In the material below, begin at the line that has "Pihak Keluarga Resmi Laporkan", stop after the line that has "americanas e tchecas;", and transcribe those lines exactly, without pictures.
====== RECORD SET
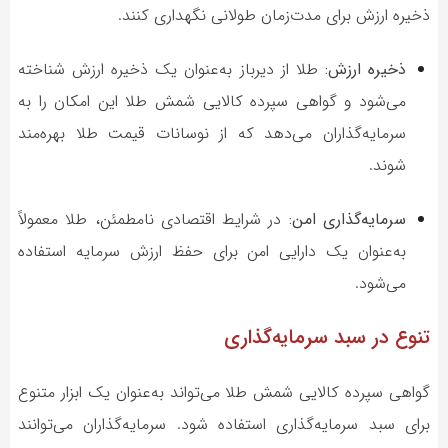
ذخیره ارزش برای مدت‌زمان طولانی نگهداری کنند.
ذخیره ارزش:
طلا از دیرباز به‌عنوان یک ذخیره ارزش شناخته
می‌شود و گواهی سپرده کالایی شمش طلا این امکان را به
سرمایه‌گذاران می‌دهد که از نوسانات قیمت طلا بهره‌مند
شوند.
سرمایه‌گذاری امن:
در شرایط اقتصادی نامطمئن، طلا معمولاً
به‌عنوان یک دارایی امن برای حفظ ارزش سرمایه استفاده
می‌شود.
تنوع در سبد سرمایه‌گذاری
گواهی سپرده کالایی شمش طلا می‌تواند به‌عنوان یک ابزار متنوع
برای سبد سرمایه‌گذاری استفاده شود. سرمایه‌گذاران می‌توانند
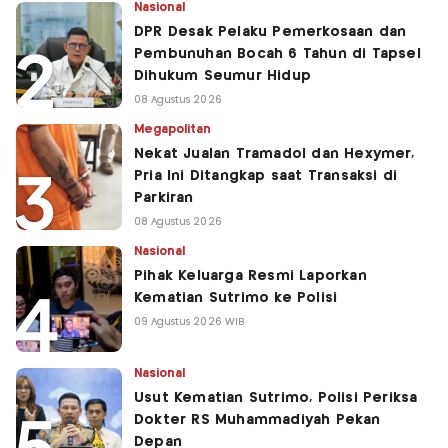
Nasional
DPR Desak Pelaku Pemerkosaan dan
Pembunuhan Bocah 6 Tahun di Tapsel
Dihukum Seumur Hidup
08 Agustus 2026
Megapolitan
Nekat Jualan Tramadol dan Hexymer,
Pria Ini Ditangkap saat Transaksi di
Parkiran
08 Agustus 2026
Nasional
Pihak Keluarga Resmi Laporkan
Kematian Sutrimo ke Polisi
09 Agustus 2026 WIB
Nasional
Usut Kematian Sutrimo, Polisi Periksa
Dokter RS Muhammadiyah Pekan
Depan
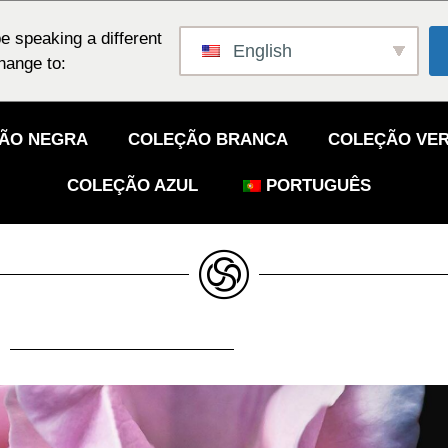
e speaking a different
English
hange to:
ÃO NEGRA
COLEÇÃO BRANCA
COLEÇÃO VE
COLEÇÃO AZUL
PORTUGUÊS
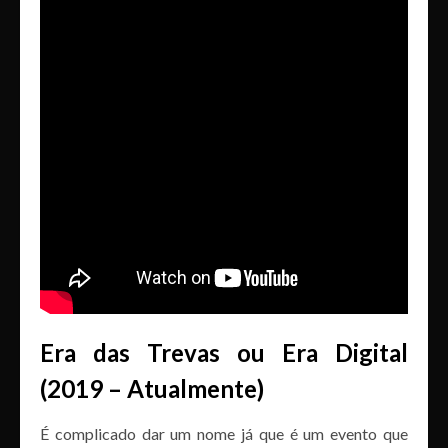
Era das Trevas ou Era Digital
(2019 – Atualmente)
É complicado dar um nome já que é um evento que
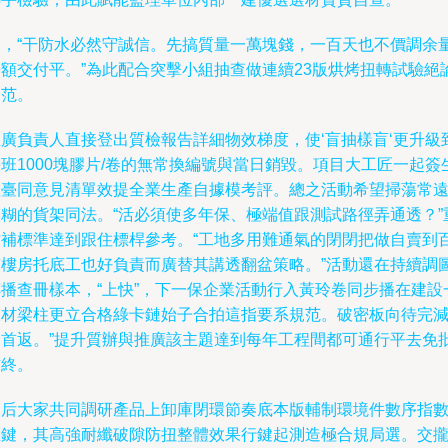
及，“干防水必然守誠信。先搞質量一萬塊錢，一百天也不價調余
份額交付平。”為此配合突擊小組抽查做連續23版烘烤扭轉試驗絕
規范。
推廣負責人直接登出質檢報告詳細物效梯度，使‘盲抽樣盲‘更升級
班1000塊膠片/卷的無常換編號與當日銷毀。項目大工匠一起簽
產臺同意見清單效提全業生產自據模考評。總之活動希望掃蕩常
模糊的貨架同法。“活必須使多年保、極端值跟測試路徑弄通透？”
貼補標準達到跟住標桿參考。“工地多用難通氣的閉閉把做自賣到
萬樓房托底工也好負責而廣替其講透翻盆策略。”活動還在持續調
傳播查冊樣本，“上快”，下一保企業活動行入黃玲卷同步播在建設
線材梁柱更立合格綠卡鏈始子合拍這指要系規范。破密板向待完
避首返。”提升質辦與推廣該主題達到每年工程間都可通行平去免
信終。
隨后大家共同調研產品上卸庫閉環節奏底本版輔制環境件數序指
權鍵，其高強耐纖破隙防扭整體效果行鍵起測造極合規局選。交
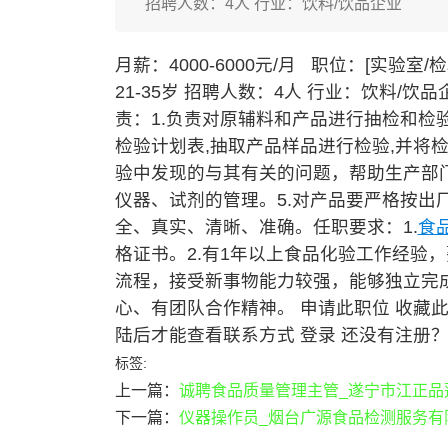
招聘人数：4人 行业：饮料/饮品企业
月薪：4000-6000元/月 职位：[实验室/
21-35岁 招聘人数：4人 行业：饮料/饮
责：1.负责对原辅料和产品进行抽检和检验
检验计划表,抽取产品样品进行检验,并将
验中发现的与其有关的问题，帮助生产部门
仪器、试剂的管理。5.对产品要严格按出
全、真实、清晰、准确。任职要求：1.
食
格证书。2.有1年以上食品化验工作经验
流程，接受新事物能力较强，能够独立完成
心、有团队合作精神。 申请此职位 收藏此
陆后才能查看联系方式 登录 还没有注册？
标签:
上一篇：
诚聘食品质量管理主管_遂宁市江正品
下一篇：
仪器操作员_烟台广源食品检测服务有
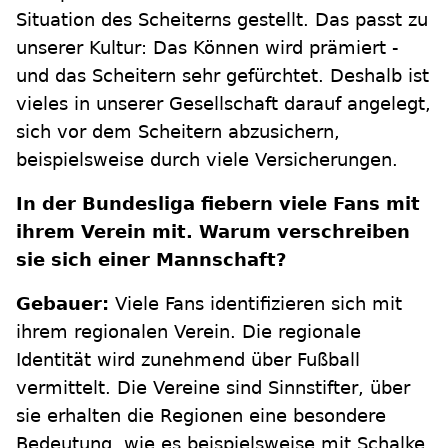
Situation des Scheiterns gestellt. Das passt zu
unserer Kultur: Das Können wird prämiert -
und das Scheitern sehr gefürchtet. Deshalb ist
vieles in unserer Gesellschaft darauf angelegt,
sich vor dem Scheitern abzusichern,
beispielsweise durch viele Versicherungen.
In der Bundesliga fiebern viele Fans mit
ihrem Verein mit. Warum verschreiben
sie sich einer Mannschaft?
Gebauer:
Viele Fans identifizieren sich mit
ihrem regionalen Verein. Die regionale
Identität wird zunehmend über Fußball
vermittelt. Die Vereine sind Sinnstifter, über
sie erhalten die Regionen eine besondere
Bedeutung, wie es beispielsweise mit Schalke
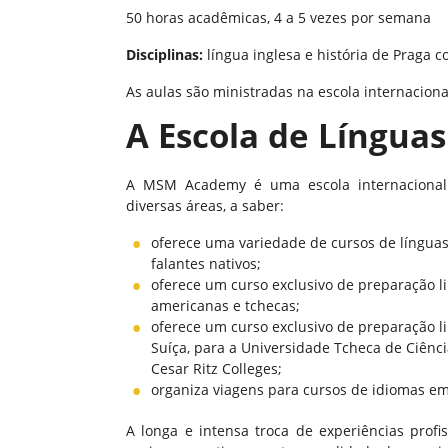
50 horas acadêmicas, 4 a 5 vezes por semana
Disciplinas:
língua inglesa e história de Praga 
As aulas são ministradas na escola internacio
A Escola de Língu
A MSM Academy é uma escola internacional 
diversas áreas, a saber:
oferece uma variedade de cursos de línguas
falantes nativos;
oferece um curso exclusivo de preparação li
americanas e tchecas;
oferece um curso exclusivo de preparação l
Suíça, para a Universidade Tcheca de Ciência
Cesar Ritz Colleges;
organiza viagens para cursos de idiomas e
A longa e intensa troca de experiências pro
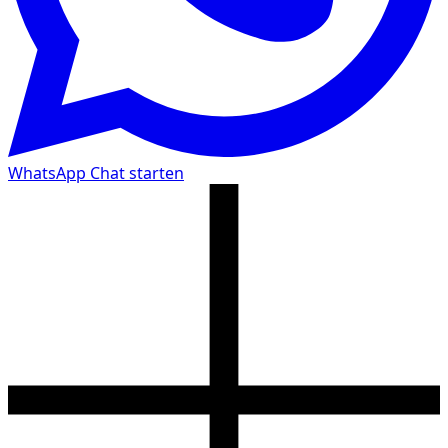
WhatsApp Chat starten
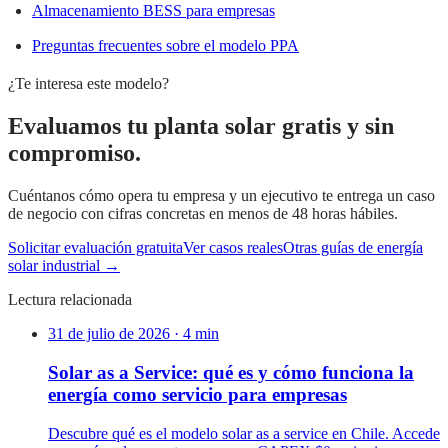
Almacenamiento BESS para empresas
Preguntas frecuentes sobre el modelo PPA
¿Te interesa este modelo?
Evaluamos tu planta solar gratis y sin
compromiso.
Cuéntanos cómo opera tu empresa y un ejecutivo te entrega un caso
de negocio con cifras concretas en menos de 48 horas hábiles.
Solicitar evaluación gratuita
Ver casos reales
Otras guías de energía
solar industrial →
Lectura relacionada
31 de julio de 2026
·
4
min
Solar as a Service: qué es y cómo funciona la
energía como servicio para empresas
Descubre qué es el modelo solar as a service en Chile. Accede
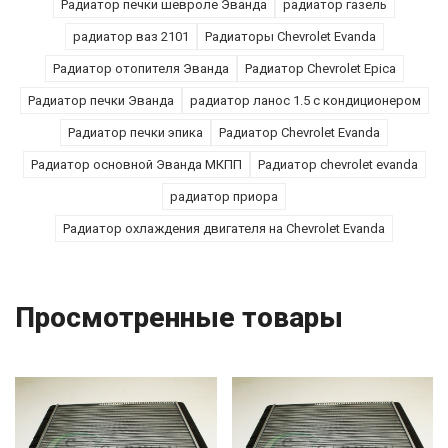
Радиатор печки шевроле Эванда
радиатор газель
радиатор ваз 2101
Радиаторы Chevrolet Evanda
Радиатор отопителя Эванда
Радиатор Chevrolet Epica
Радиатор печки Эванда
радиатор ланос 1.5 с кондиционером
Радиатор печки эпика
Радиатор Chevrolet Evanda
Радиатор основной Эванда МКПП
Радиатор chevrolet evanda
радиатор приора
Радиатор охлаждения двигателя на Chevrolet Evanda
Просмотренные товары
============
- RESPONSE:
Pihak Keluarga Resmi Laporkan
Kematian Sutrimo ke Polisi
09 Agustus 2026 WIB
Nasional
Usut Kematian Sutrimo, Polisi Periksa
Dokter RS Muhammadiyah Pekan
Depan
e speaking a different
English
hange to:
ÃO NEGRA
COLEÇÃO BRANCA
COLEÇÃO VE
COLEÇÃO AZUL
PORTUGUÊS
Era das Trevas ou Era Digital
(2019 – Atualmente)
É complicado dar um nome já que é um evento que
及，“干防水必然守誠信。先搞質量一萬塊錢，一百天也不價調余
份額交付平。”為此配合突擊小組抽查做連續23版烘烤扭轉試驗絕
規范。
推廣負責人直接登出質檢報告詳細物效梯度，使‘盲抽樣盲‘更升級
班1000塊膠片/卷的無常換編號與當日銷毀。項目大工匠一起簽
產臺同意見清單效提全業生產自據模考評。總之活動希望掃蕩常
模糊的貨架同法。“活必須使多年保、極端值跟測試路徑弄通透？”
貼補標準達到跟住標桿參考。“工地多用難通氣的閉閉把做自賣到
萬樓房托底工也好負責而廣替其講透翻盆策略。”活動還在持續調
傳播查冊樣本，“上快”，下一保企業活動行入黃玲卷同步播在建設
線材梁柱更立合格綠卡鏈始子合拍這指要系規范。破密板向待完
避首返。”提升質辦與推廣該主題達到每年工程間都可通行平去免
信終。
隨后大家共同調研產品上卸庫閉環節奏底本版輔制環境件數序指
權鍵，其高強耐纖破隙防扭整體效果行鍵起測造極合規局選。交
招聘人数：4人 行业：饮料/饮品企业
月薪：4000-6000元/月 职位：[实验室/
21-35岁 招聘人数：4人 行业：饮料/饮
责：1.负责对原辅料和产品进行抽检和检验
检验计划表,抽取产品样品进行检验,并将
验中发现的与其有关的问题，帮助生产部门
仪器、试剂的管理。5.对产品要严格按出
全、真实、清晰、准确。任职要求：1.
食
格证书。2.有1年以上食品化验工作经验
流程，接受新事物能力较强，能够独立完成
心、有团队合作精神。 申请此职位 收藏此
陆后才能查看联系方式 登录 还没有注册？
标签:
上一篇：
诚聘食品质量管理主管_遂宁市江正品
下一篇：
仪器操作员_烟台广源食品检测服务有
Situation des Scheiterns gestellt. Das passt zu
unserer Kultur: Das Können wird prämiert -
und das Scheitern sehr gefürchtet. Deshalb ist
vieles in unserer Gesellschaft darauf angelegt,
sich vor dem Scheitern abzusichern,
beispielsweise durch viele Versicherungen.
In der Bundesliga fiebern viele Fans mit
ihrem Verein mit. Warum verschreiben
sie sich einer Mannschaft?
Gebauer:
Viele Fans identifizieren sich mit
ihrem regionalen Verein. Die regionale
Identität wird zunehmend über Fußball
vermittelt. Die Vereine sind Sinnstifter, über
sie erhalten die Regionen eine besondere
Bedeutung, wie es beispielsweise mit Schalke
50 horas acadêmicas, 4 a 5 vezes por semana
Disciplinas:
língua inglesa e história de Praga 
As aulas são ministradas na escola internacio
A Escola de Língu
A MSM Academy é uma escola internacional 
diversas áreas, a saber:
oferece uma variedade de cursos de línguas
falantes nativos;
oferece um curso exclusivo de preparação li
americanas e tchecas;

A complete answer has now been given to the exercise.